Lens Via Krauss’s Essay

                                      (amazon.com)


Recently, while attending the opening of The Weird and the Eerie at The Page Gallery in Seoul, I couldn’t help but think of Rosalind Krauss’s provocative ideas expressed in her seminal work, The Originality of the Avant-Garde and Other Modernist Myths, against the backdrop of a talented group of artists.


The artists featured in the exhibition—Eunsil Lee, Jinn Bronwen Lee, Hyunwoo Lee, and Jin Han—employ various strategies to subvert conventional notions of representation and meaning. Eunsil Lee’s use of traditional Korean painting materials and techniques to explore taboo instincts and desires resonates with Krauss’s critique of the “grid” as a modernist trope. By metaphorically representing the fragmentation of individuals and the disintegration of communities through twisted spaces, body parts, and distorted animal forms, Lee challenges the grid’s supposed neutrality and universality.

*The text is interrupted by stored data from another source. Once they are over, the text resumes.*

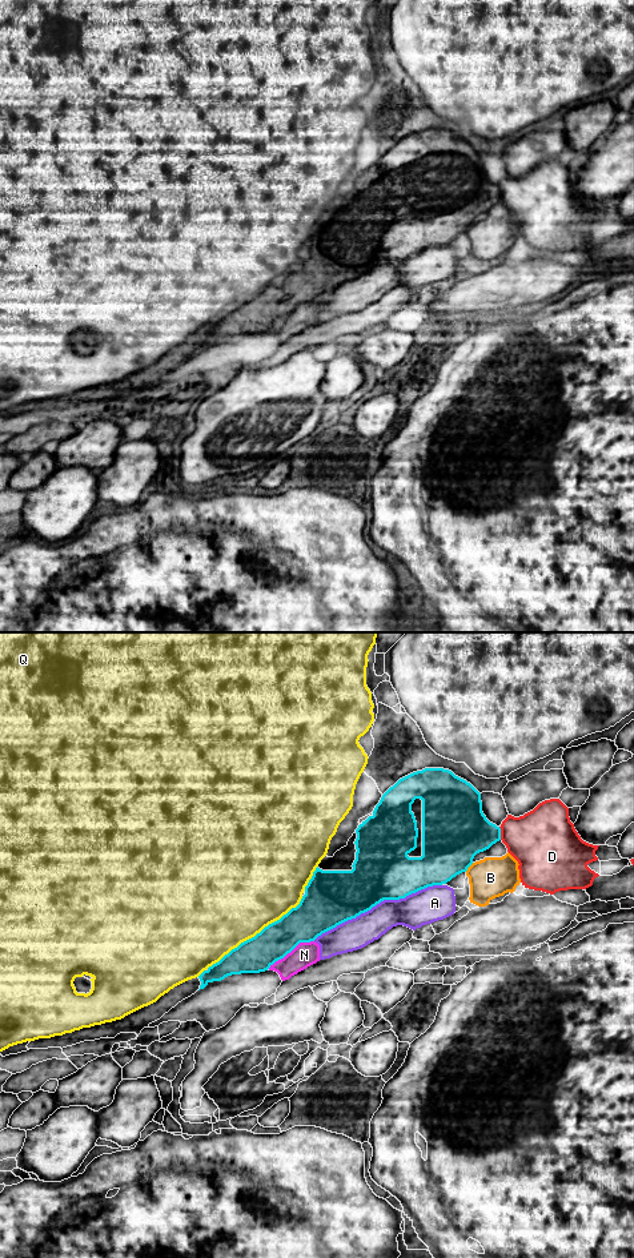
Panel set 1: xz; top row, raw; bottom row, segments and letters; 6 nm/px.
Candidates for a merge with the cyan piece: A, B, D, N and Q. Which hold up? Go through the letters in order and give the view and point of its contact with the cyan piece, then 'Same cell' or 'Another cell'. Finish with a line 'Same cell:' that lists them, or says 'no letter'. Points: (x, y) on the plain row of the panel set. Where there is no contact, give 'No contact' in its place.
A: Touches cyan at xz (377, 264). Another cell
B: Touches cyan at xz (469, 226). Another cell
D: Touches cyan at xz (500, 195). Another cell
N: Touches cyan at xz (291, 312). Another cell
Q: Touches cyan at xz (252, 298). Another cell
Same cell: no letter

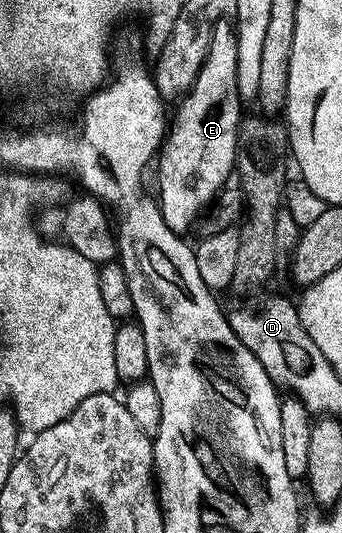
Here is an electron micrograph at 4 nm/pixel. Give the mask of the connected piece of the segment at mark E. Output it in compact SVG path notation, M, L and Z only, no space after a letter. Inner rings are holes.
M219 21L213 26L213 36L211 37L211 46L209 46L209 52L207 57L203 61L203 65L199 69L199 75L197 80L194 81L193 86L180 96L179 102L176 104L177 116L172 116L171 122L167 127L167 134L162 142L159 154L155 159L155 167L157 163L157 183L161 186L161 195L159 194L159 206L163 217L171 221L171 226L174 231L178 233L185 233L185 230L192 225L197 219L197 214L204 209L205 206L212 204L218 191L223 186L230 182L231 176L234 174L237 165L237 152L239 150L237 145L237 132L241 129L241 120L243 118L243 112L241 112L241 106L243 106L243 100L241 94L237 92L237 62L239 61L239 53L237 52L237 33L234 24L229 21Z

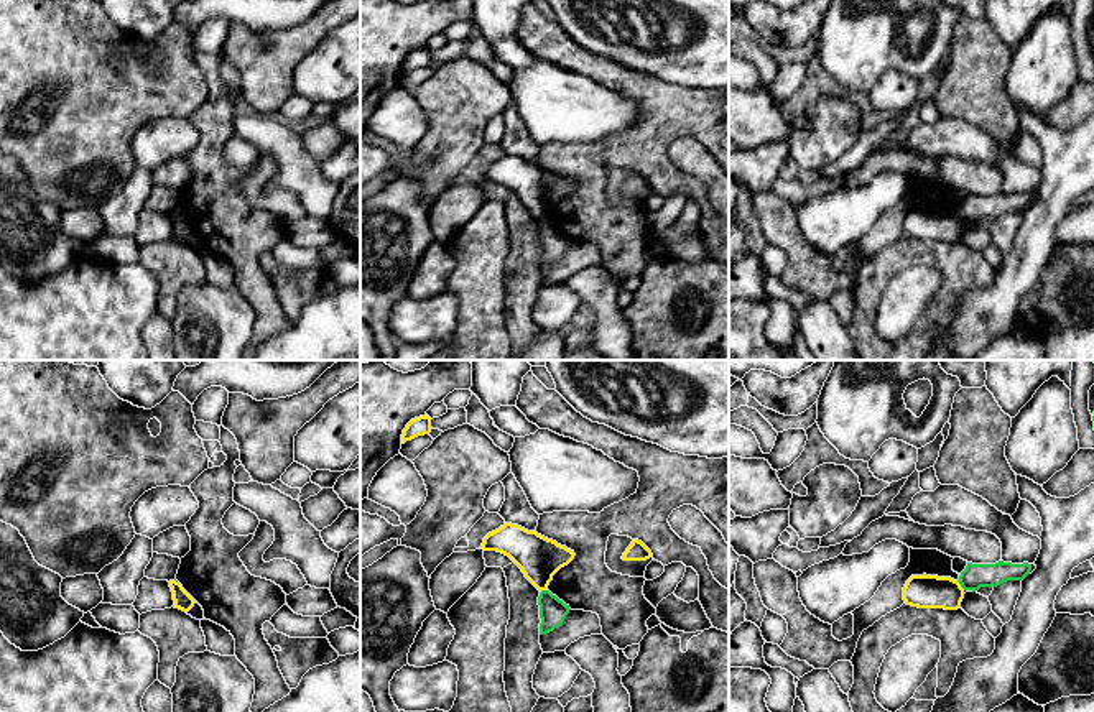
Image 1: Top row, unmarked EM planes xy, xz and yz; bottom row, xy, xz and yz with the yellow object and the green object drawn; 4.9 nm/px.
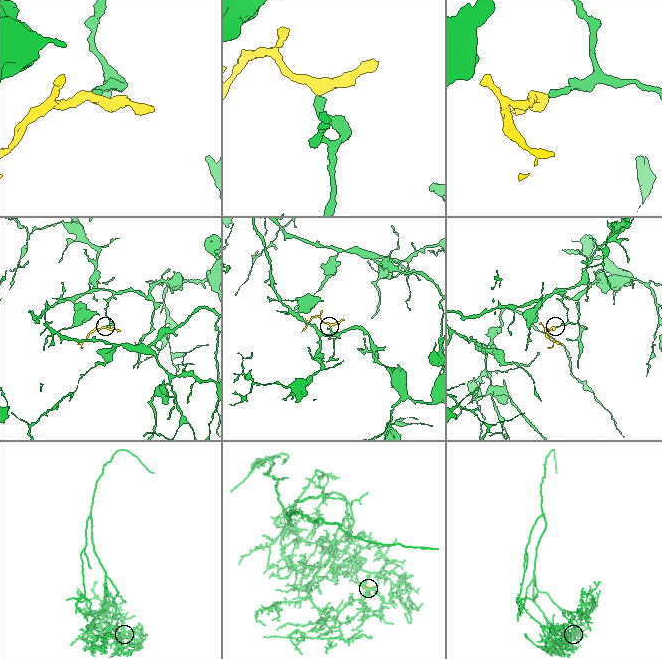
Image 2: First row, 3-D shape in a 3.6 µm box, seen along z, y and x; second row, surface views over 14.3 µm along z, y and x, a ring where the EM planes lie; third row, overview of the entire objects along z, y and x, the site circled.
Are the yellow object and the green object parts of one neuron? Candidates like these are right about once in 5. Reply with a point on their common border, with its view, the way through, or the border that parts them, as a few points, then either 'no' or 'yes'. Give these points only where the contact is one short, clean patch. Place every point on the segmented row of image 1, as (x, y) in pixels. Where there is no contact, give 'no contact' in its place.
yz (959, 586) | along yz (956, 581), (964, 589) | no

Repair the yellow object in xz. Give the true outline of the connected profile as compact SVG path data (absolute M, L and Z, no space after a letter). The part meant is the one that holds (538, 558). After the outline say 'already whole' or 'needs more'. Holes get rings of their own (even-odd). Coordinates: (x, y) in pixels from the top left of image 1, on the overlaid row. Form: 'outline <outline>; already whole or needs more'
outline M512 523L489 533L480 549L508 556L540 592L548 590L553 576L576 556L566 546Z; already whole

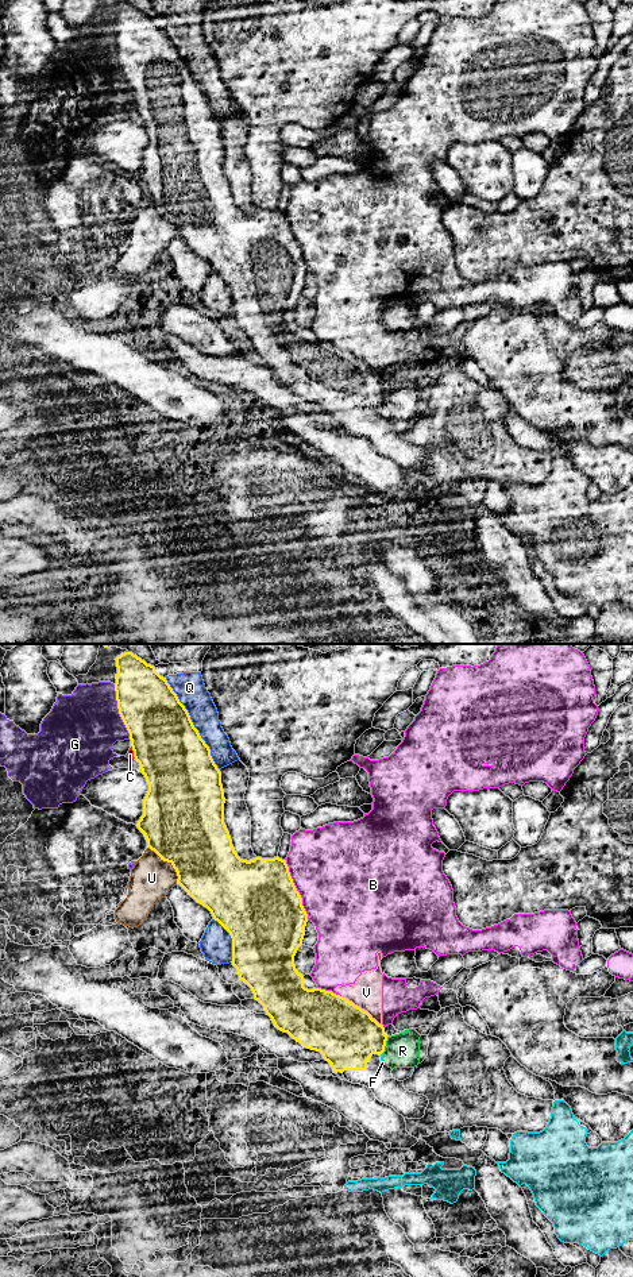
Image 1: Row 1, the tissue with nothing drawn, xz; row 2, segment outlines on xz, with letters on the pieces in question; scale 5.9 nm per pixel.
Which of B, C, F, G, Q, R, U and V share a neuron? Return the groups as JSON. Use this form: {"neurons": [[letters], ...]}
{"neurons": [["B", "V"], ["C"], ["F", "R"], ["G"], ["Q"], ["U"]]}

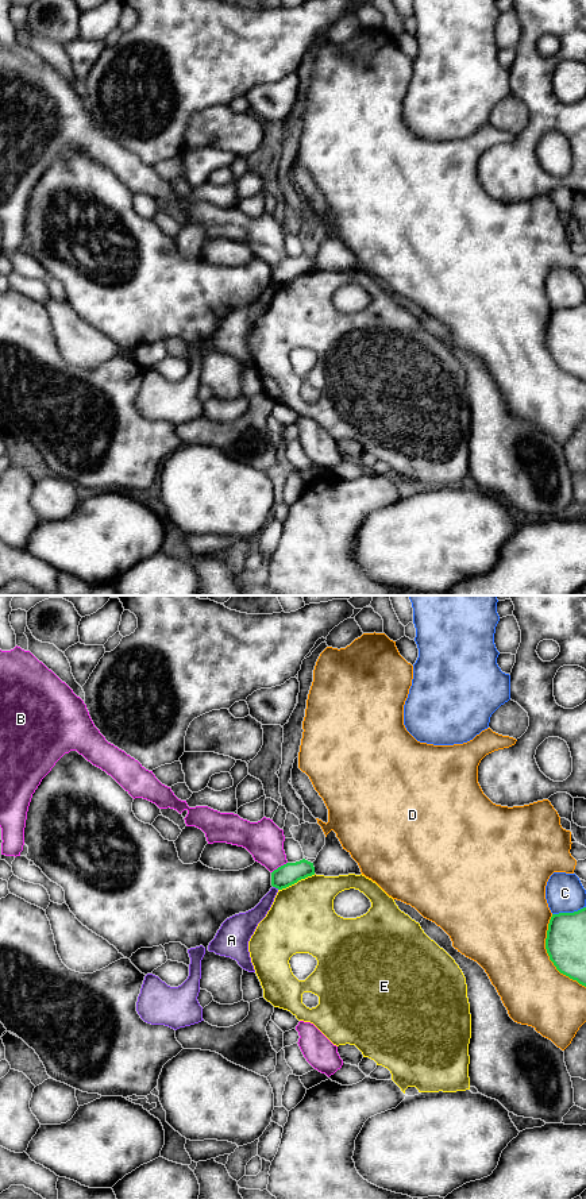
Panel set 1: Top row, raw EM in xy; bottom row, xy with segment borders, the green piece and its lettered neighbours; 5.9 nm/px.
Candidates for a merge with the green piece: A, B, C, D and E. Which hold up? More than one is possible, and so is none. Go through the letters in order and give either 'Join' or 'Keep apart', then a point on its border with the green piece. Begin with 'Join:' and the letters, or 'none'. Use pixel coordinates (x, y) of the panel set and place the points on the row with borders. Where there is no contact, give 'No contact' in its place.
Join: none
A: Keep apart. Touches green at xy (276, 887)
B: Keep apart. Touches green at xy (278, 867)
C: Keep apart. Touches green at xy (569, 913)
D: Keep apart. Touches green at xy (548, 955)
E: Keep apart. Touches green at xy (296, 882)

Jinn Bronwen Lee’s irregularly shaped canvases filled with dark colors and textures further disrupt the modernist grid, echoing Krauss’s notion of the “expanded field.” By embracing deviation and decomposition as a means to find balance, Lee’s paintings become vessels for accommodating and fermenting existential processes, much like Krauss’s understanding of sculpture as a medium that occupies the space between landscape and architecture.


Hyunwoo Lee’s deconstruction and recombination of isolated parts of natural objects resonate with Krauss’s critique of the modernist fetishization of the medium. By eliminating conventional values and standards and horizontally positioning these elements as forms of matter, Lee challenges the notion of medium specificity and explores the essence of existence through a visual experience that redefines the perception of objects.


Finally, Jin Han’s attempt to visualize invisible states through meticulous drawings and multi-layered oil paintings evokes Krauss’s notion of the “optical unconscious.” By using unique sound waves to scan the unseen cracks and surfaces of the world, Han’s canvases, filled with roughness and smoothness, regularity and irregularity, challenge the modernist privileging of vision and invite viewers to engage with the strange and abstract as a means to access deeper truths.


Overall, The Weird and the Eerie presents an effective artistic afterword to Rosalind Krauss’s influential collection of essays. Through their unique and compelling pieces, the artists in the exhibition invite viewers to question their assumptions about art, representation, and the human condition.